Er hatte Angst, Ennis zu berühren. Er wusste, dass Ennis in emotionalen Situationen aggressiv reagieren und jegliche Zuwendung und jeglichen Trost wild von sich weisen würde. Eine solche Auseinandersetzung wollte er in jedem Fall vermeiden.
Und er fühlte sich schuldig. Ennis hatte seinetwegen eine Entscheidung getroffen – mit furchtbaren Auswirkungen: seine Mädchen waren vorerst unerreichbar, er hatte keinen Job mehr, kein Geld – und McGill wusste von Ennis' Neigungen. Ennis konnte nicht mehr zurück in sein altes Leben. Jack schauderte als ihm klar wurde, dass sein winziger Funken Hoffnung in einer Katastrophe für sie beide enden würde, wenn Ennis der Preis für die gemeinsame Zukunft zu hoch war.
„Ennis", flüsterte Jack schließlich. „Ennis, wann ist das alles passiert?" „Heute morgen, Jack" stammelte Ennis mit tonloser Stimme. Er stöhnte auf, hielt sich seinen Bauch und stürmte aus dem Zelt. Jack hörte sein Würgen und Schluchzen und wagte nicht sich zu rühren.

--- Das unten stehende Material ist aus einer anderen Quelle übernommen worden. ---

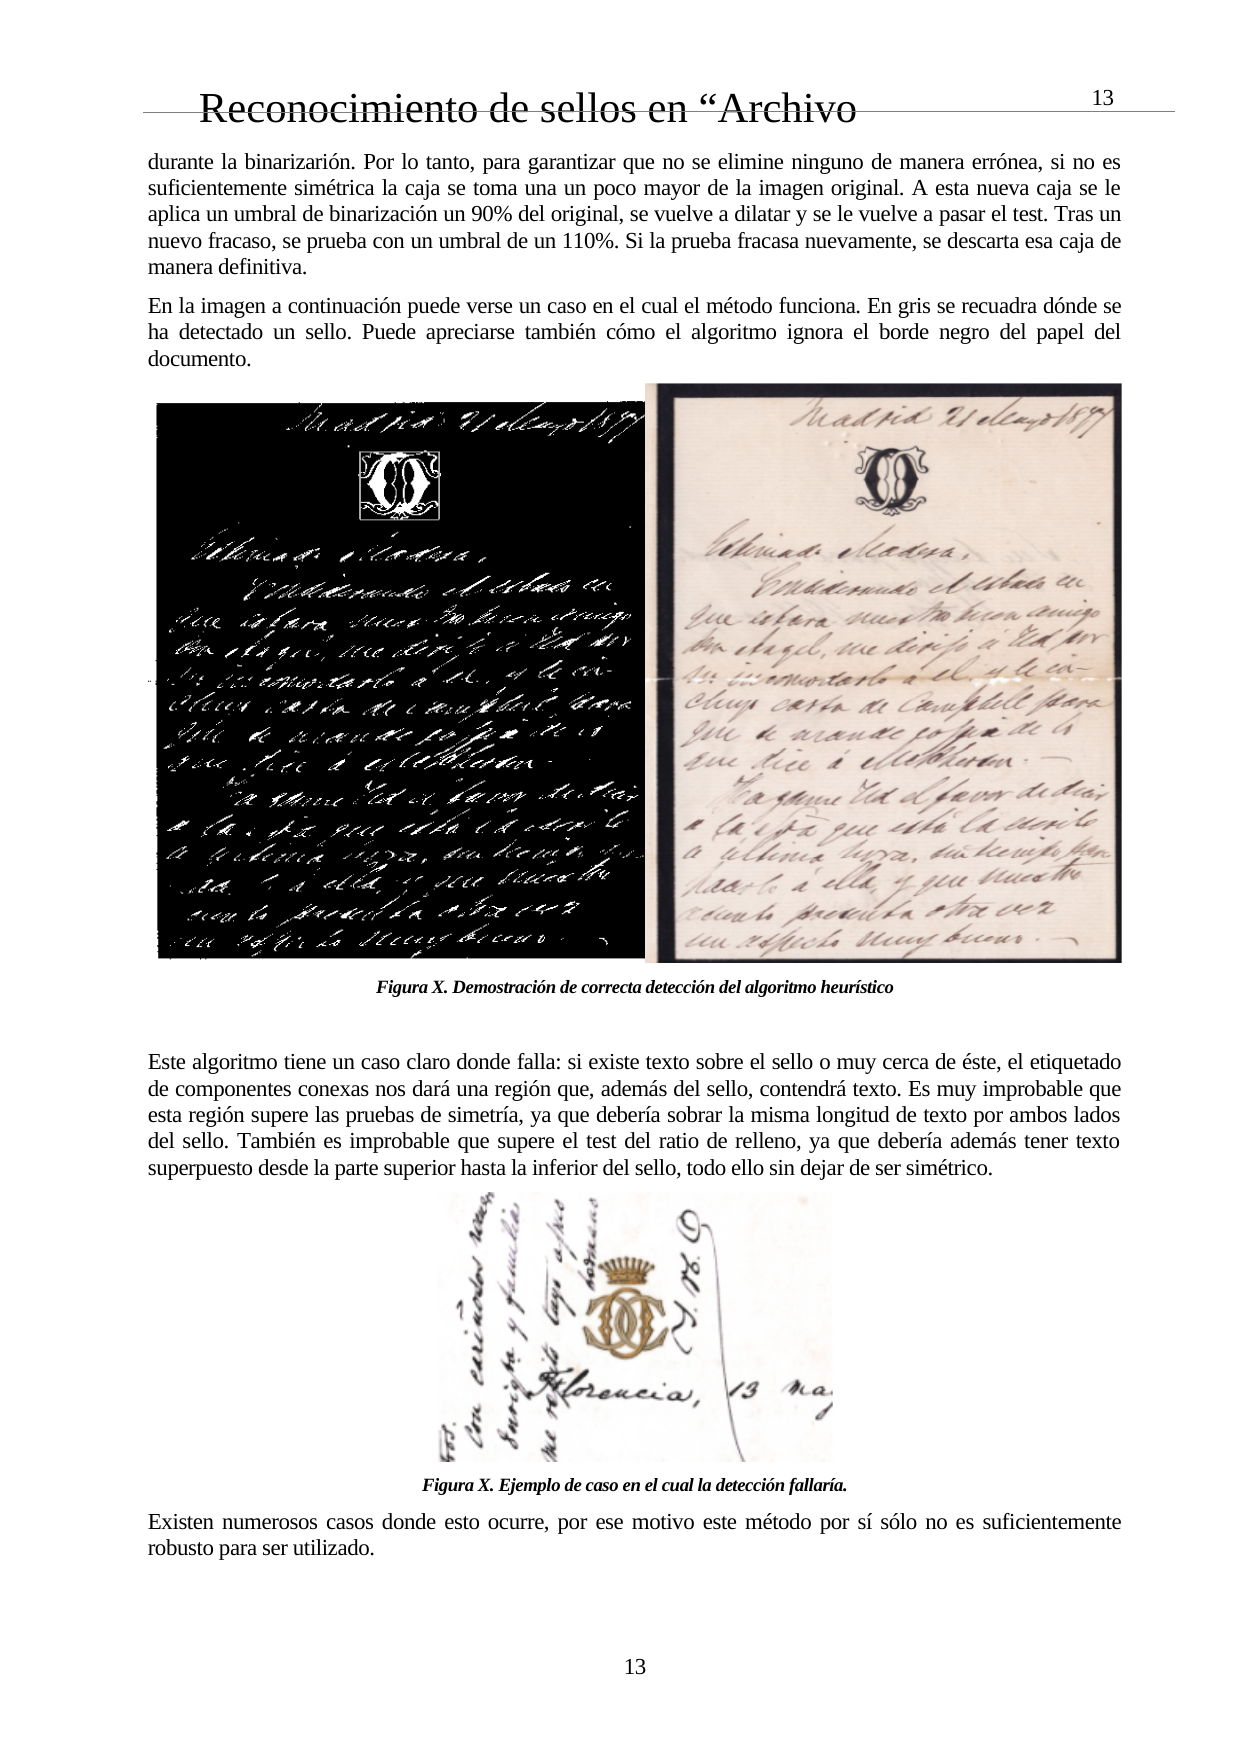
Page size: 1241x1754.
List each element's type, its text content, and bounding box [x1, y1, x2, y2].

text En la imagen a continuación puede verse un caso en el cual el método funciona. En gris se recuadra dónde se ha detectado un sello. Puede apreciarse también cómo el algoritmo ignora el borde negro del papel del documento. [148, 292, 1122, 371]
text Existen numerosos casos donde esto ocurre, por ese motivo este método por sí sólo no es suficientemente robusto para ser utilizado. [148, 1508, 1122, 1561]
text Figura X. Ejemplo de caso en el cual la detección fallaría. [148, 1474, 1122, 1496]
text Figura X. Demostración de correcta detección del algoritmo heurístico [148, 976, 1122, 997]
text Este algoritmo tiene un caso claro donde falla: si existe texto sobre el sello o muy cerca de éste, el etiquetado de componentes conexas nos dará una región que, además del sello, contendrá texto. Es muy improbable que esta región supere las pruebas de simetría, ya que debería sobrar la misma longitud de texto por ambos lados del sello. También es improbable que supere el test del ratio de relleno, ya que debería además tener texto superpuesto desde la parte superior hasta la inferior del sello, todo ello sin dejar de ser simétrico. [148, 1048, 1122, 1180]
picture [148, 383, 1122, 963]
picture [437, 1192, 833, 1462]
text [148, 148, 1122, 279]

Erst als Ennis verstummte, ging er leise zu ihm, hockte sich neben ihn und nahm in sanft in den Arm. Ennis ließ es geschehen und zu Jacks Fassungslosigkeit gesellte sich ein Gefühl tiefen Erstaunens als er merkte, dass Ennis sich fallen ließ, hilflos an ihn klammernd.

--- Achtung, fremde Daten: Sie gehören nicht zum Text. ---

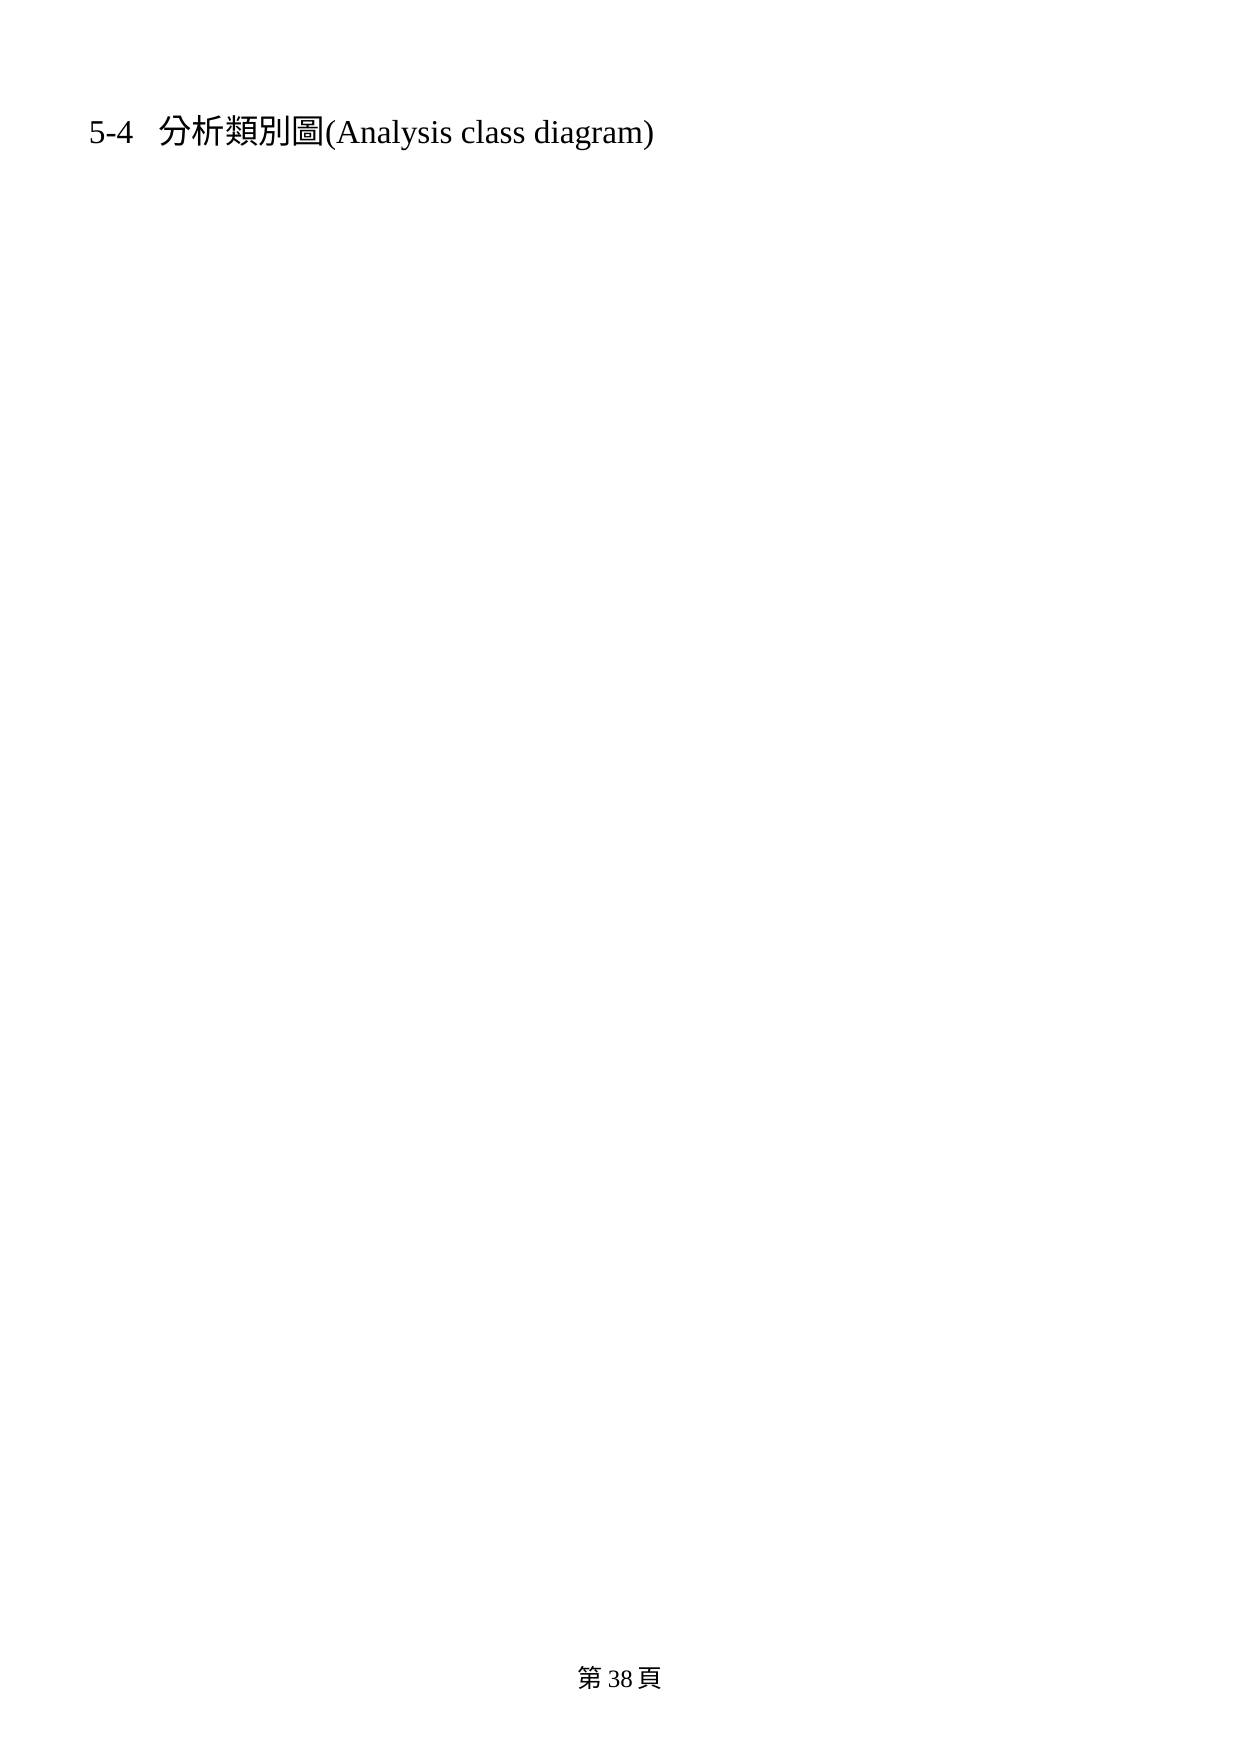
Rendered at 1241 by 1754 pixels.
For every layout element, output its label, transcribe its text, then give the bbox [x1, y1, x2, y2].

text 5-4 分析類別圖(Analysis class diagram) [89, 105, 1152, 153]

Beschützend schlang er die Arme um Ennis, wiegte ihn behutsam hin und her und murmelte leise unzusammenhängende Wörter – einfach nur, um etwas zu sagen von dem er hoffte, dass es Ennis beruhigen würde.
Und so hockten sie in der sternklaren Nacht und hielten sich gegenseitig fest.
„Ennis", wisperte Jack nach einer Weile. „Lass uns ins Zelt zurück gehen, ok?" Ennis nickte nur und stand auf. Doch bevor er Jack ins Zeltinnere folgte, ging er zum See, ließ sich am Ufer nieder, spülte seinen Mund mit Wasser aus, trank ein paar Schlucke und wusch sein Gesicht mit kaltem Wasser ab. Er schauderte.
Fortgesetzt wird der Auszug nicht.